Il faut éviter le pire dans les trois semaines à venir, plutôt que dans les trois ans. Il ne reste que vingt jours pour empêcher l’arrivée au pouvoir de l’extrême droite en France par le vote populaire, une première, surtout vu sa récente victoire aux élections européennes. Trois semaines nous séparent du premier tour des élections législatives, auxquelles Emmanuel Macron s’est finalement résigné dimanche soir, en utilisant le recours final des dirigeants de la Ve République lorsqu’ils sont acculés par les événements : la dissolution de l’Assemblée nationale.
Ce coup institutionnel inattendu et pourtant légitime a laissé tout le monde stupéfait. La plupart des analystes ont utilisé les mêmes métaphores pour le décrire : un pari, un coup de poker. Le souci est que nous sommes les pions dans ce jeu, et ce qui est en jeu n’est rien de moins que l’avenir de notre démocratie, lors des élections anticipées des 30 juin et 7 juillet. Ce sera aussi l’occasion de définir l’image que nous souhaitons projeter à nos alliés et partenaires européens, alors que notre continent est à nouveau en guerre et que notre planète est aux prises avec une catastrophe climatique.
Le joueur a malheureusement perdu son envergure, et ce, bien avant les déceptions issues des résultats des élections européennes. La liste Renaissance n’est rien après la moitié des votes obtenues par le Rassemblement national (RN), qui a constitué la majorité écrasante des voix de l’extrême droite, avec près de 40% des votants. Cette campagne n’a fait que cristalliser ce cocktail d’insolence et d’incompétence qui repoussent de nombreux électeurs enclin à vote protestataire. Par ailleurs, le personnage principal du problème est prime aux excuses initiales émanant de l’Elysée pour justifier cette dissolution qui ressemble à des manœuvres de communication récentes et contre-productives, comme les débats ou interventions qui ont éclipsé le chef de liste Renaissance, ainsi que l’utilisation de la guerre en Ukraine ou de l’histoire du Débarquement allié.

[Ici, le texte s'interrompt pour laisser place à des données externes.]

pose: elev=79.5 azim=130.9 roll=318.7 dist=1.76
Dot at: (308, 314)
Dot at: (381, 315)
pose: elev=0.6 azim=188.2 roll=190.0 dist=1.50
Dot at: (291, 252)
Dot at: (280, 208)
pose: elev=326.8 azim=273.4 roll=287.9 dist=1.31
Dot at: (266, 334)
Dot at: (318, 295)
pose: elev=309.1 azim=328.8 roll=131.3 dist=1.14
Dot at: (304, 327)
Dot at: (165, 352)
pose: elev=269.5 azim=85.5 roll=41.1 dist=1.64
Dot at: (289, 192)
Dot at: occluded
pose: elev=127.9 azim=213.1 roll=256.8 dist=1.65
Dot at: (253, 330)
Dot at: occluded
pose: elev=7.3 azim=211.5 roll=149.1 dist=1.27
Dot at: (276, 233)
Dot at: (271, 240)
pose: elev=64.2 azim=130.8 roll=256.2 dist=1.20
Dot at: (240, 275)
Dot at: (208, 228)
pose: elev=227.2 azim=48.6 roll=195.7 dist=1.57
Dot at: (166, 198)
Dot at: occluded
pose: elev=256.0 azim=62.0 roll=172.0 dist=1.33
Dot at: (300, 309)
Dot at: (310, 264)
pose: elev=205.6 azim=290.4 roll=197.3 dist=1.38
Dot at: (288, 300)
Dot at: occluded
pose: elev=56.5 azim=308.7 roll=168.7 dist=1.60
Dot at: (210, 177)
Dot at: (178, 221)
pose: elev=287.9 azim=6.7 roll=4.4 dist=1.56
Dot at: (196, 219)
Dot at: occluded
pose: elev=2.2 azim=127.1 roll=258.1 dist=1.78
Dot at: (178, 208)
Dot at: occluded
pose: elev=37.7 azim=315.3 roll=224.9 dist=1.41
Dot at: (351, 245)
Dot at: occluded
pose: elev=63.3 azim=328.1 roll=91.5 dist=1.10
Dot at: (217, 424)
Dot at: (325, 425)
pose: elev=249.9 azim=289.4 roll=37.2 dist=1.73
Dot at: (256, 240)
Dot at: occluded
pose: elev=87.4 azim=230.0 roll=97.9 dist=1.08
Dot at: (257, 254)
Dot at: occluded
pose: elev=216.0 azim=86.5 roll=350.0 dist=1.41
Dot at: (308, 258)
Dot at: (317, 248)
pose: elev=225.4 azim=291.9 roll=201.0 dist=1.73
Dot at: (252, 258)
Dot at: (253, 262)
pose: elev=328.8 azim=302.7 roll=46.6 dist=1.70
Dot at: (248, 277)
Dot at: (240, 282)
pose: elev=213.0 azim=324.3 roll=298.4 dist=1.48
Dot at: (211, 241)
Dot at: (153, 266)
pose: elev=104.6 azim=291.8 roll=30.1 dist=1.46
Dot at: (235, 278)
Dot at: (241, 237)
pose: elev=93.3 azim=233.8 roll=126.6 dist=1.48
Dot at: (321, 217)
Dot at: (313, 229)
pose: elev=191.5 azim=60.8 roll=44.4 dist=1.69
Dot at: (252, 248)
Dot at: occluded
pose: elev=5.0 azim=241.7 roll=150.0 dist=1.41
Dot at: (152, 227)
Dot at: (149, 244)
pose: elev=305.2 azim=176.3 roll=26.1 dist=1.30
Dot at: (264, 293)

Emmanuel Macron est à présent confronté plus que jamais à l’injonction qu’il s’est imposée : réduire le vote de l’extrême droite sans implementer une politique capable d’arracher ses racines plus profondes que le rejet de l’immigration toujours mis en évidence. Son camp est exposé, grâce à ce retour des législatives regrettable, à l’erreur commise il y a deux ans, où la majorité présidentielle n’avait pas jugé utile de prolonger le front républicain qui avait permis à son champion de remporter ses deux élections précédentes.
Cette grande négligence lui a couté plusieurs députés, ceux qui lui ont manqué pour renforcer la majorité relative et éviter les dangers d’une dissolution. Comment faire pour rétablir un principe qui a été trahi ? Ce sera un des sujets prioritaires dans les jours à venir pour tous les partis politiques qui souhaitent de tout cœur empêcher le clan Le Pen de s’installer à Matignon.
En effet, on ne peut pas mettre tous les échecs rencontrés pendant le mandat d’Emmanuel Macron sur son seul compte. L’ascension de l’extrême droite est une dynamique qui dure bien plus longtemps que les sept années qui ont vu Macron passer du statut de prodige à celui de victime du désir de changement généralisé. L’issue ne dépend pas uniquement de lui, mais aussi des autres acteurs politiques.
L’aile droite? La faible performance de la liste Bellamy est une nouvelle preuve de l’auto-sabotage qu’elle a pratiqué depuis plusieurs années, alors que les partis conservateurs ont en moyenne fait de meilleurs progrès que les partis d’extrême droite dans le reste de l’Europe. Le côté gauche? Malgré le résultat encourageant de la liste Glucksmann, la démographie électorale n’est pas en sa faveur. Cependant, c’est de cette faction que pourraient venir les solutions les plus pertinentes pour contrer durablement l’extrémisme de droite : la recherche d’une transition climatique juste, la démolition des ghettos urbains, la défense des services publics et la lutte contre les dérives de la société de consommation. Pour mettre en avant ces questions, l’union est essentielle. Pourtant, elle semble hors d’atteinte tant que Jean-Luc Mélenchon et ses « insoumis » persistent dans leurs positions sectaires, qui frôlent la politique du pire. La dissolution pourrait-elle changer la donne? C’est au prix de ces sacrifices que d’autres acteurs politiques pourraient gagner le pari risqué de surpasser un président assiégé, plutôt que le RN.